En esta crisis (ahora sanitaria, pero que empalmó con otra, social y económica, explotada en octubre pasado), la autoridad ha focalizado la difícil coyuntura educacional de un modo extremadamente miope y reduccionista, centrándose en el retorno a clases y en el aprendizaje escolar, la implementación de los programas de estudio, las evaluaciones pendientes y la promoción de curso de los alumnos, omitiendo la función social que deben cumplir escuelas, liceos y colegios para atender situaciones tan extremas como las que experimentaron niños y familias más necesitados en la crisis de principios de los 80.

La negación de la función social de la escuela, la torpe compulsión de la autoridad por la evaluación del sistema, queda en evidencia con el impresentable anuncio, en medio de los peores días de la pandemia, de la aplicación de una prueba SIMCE diagnóstico al final del año. Es un gasto grotesco (se informa que $ 18.000.000.000), desconsiderado e impúdico: con los recursos que se invertirán en la aplicación de esta prueba, ¿cuántas raciones alimenticias, actividades recreativas, apoyos a iniciativas de subsistencia para los centros de apoderados, o atenciones sicopedagógicas, podría ofrecer la escuela a esos mismos niños que serán medidos en su rendimiento? Pero, sobre todo, cuando está en peligro la subsistencia económica y sanitaria de las familias más necesitadas, resulta un anuncio no sólo extemporáneo sino un despropósito propio de autoridades desconocedoras de la verdadera realidad. Parece de sentido común que en este crítico año 2020 deba eliminarse cualquier evaluación SIMCE. No resulta razonable, en momentos en que niños y jóvenes pueden perder el año lectivo por efectos de la pandemia, que la autoridad anuncie evaluaciones en medio del naufragio.

Junto con crear condiciones académicas realistas y pertinentes (ahora y cuando jardines infantiles, escuelas, liceos y colegios puedan volver a recibir a niños y jóvenes), se requieren planes de acción decididos y urgentes para que directivos, docentes y técnicos cumplan el primordial propósito de poner la integralidad de las personas (alumnos y sus familias) en el centro de su labor educativa y social, considerando sus contextos y actuar acorde a las necesidades del momento. En las escuelas hay un capital humano y una institucionalidad privilegiada para actuar en tiempos de crisis: los profesores, directores de escuelas y jardines infantiles, sus empleados y auxiliares, son grandes articuladores de iniciativas comunitarias, activadores de redes y gestores de recursos.

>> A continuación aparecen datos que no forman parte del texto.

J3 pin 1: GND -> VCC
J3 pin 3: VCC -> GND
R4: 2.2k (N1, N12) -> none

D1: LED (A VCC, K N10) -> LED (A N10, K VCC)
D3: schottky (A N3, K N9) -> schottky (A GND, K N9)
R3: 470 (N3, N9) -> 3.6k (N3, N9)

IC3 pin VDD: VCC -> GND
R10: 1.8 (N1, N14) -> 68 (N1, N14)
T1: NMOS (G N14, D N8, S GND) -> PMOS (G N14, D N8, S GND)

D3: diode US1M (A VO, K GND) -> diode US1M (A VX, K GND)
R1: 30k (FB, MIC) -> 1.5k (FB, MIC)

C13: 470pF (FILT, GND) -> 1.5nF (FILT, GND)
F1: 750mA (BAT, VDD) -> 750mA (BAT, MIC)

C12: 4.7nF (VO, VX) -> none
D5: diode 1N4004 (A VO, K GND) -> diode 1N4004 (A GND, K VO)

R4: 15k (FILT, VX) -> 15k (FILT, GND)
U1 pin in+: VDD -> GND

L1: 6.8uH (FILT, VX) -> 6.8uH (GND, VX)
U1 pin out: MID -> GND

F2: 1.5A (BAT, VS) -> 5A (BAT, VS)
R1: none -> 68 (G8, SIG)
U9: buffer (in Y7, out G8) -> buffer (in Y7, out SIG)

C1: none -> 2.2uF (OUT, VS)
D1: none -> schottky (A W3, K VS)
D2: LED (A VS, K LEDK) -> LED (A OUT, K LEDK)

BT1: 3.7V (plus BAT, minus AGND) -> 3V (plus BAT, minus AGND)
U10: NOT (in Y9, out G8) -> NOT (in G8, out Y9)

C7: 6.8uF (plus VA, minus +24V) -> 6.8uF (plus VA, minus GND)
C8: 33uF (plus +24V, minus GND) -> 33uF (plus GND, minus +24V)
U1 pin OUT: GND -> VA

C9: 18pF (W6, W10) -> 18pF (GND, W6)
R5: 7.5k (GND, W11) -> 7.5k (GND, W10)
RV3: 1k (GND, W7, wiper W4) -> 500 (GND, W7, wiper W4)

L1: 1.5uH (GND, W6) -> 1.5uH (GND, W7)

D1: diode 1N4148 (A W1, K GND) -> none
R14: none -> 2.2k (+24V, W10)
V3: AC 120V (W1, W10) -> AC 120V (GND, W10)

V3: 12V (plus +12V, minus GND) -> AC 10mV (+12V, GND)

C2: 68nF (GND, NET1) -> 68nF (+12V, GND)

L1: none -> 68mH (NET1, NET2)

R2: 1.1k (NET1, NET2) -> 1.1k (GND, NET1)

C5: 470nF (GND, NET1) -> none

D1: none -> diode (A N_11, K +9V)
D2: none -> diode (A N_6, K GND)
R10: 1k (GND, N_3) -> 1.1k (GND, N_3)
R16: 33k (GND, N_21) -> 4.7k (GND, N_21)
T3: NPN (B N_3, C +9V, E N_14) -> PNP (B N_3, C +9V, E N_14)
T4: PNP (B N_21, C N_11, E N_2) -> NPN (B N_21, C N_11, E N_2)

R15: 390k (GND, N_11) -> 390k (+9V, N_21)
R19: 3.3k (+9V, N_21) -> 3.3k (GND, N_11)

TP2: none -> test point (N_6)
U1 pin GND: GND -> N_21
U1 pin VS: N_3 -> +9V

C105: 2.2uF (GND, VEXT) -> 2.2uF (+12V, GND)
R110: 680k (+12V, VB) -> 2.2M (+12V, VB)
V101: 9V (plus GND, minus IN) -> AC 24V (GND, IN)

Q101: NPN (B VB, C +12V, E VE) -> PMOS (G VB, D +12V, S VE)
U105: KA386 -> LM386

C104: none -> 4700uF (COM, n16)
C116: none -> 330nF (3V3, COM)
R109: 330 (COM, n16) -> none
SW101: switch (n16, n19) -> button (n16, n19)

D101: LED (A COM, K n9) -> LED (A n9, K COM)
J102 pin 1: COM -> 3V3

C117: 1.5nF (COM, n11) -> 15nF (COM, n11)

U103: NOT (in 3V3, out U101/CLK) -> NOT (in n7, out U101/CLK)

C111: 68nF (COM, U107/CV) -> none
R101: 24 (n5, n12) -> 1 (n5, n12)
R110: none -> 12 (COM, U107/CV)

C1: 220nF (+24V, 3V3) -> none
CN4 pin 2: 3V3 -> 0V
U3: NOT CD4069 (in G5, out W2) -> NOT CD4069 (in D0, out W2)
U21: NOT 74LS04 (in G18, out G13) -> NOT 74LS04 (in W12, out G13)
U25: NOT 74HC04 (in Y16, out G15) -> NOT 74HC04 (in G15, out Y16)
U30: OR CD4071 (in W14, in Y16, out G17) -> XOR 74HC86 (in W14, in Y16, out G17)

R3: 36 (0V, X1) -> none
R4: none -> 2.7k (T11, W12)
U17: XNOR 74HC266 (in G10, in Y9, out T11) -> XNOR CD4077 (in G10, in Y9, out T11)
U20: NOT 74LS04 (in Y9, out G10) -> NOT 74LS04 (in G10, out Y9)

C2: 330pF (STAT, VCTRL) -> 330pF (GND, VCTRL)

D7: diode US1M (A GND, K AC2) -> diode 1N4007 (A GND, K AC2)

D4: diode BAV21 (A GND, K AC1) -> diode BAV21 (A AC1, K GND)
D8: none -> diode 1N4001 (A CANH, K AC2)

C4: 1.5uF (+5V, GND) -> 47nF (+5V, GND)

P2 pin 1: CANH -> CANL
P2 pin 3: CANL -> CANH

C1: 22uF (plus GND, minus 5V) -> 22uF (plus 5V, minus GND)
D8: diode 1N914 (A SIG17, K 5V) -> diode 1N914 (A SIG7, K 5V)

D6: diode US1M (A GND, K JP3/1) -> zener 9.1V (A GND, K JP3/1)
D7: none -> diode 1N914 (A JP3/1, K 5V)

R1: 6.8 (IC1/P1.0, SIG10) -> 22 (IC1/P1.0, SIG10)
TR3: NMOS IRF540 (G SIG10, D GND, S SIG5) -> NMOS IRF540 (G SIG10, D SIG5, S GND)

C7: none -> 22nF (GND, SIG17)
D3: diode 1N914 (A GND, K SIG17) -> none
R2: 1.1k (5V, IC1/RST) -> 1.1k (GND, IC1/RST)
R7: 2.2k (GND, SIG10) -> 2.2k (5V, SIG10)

La labor de los docentes y técnicos, en particular quienes se desempeñan en sectores de mayor vulnerabilidad, supera lo pedagógico y va más allá de los contenidos y metodologías, más allá de la didáctica y de los programas de estudios. Independiente de la ausencia de directrices para abordar desde la institucionalidad educativa el impacto social de la pandemia en las comunidades (el gobierno ha mostrado una abismal falta de conducción y liderazgo), docentes y técnicos de la educación son los actores claves, porque sus alumnos son hijos de los vecinos de sus “segundas viviendas”: los jardines infantiles y las escuelas en que se desempeñan.

Cuando ya todos se cansen de advertir a través del rostro de los niños que el virus sí discrimina, y que lo académico no era la prioridad, será tarde para que la autoridad pida disculpas públicas y reconozca que “no lo vimos venir”.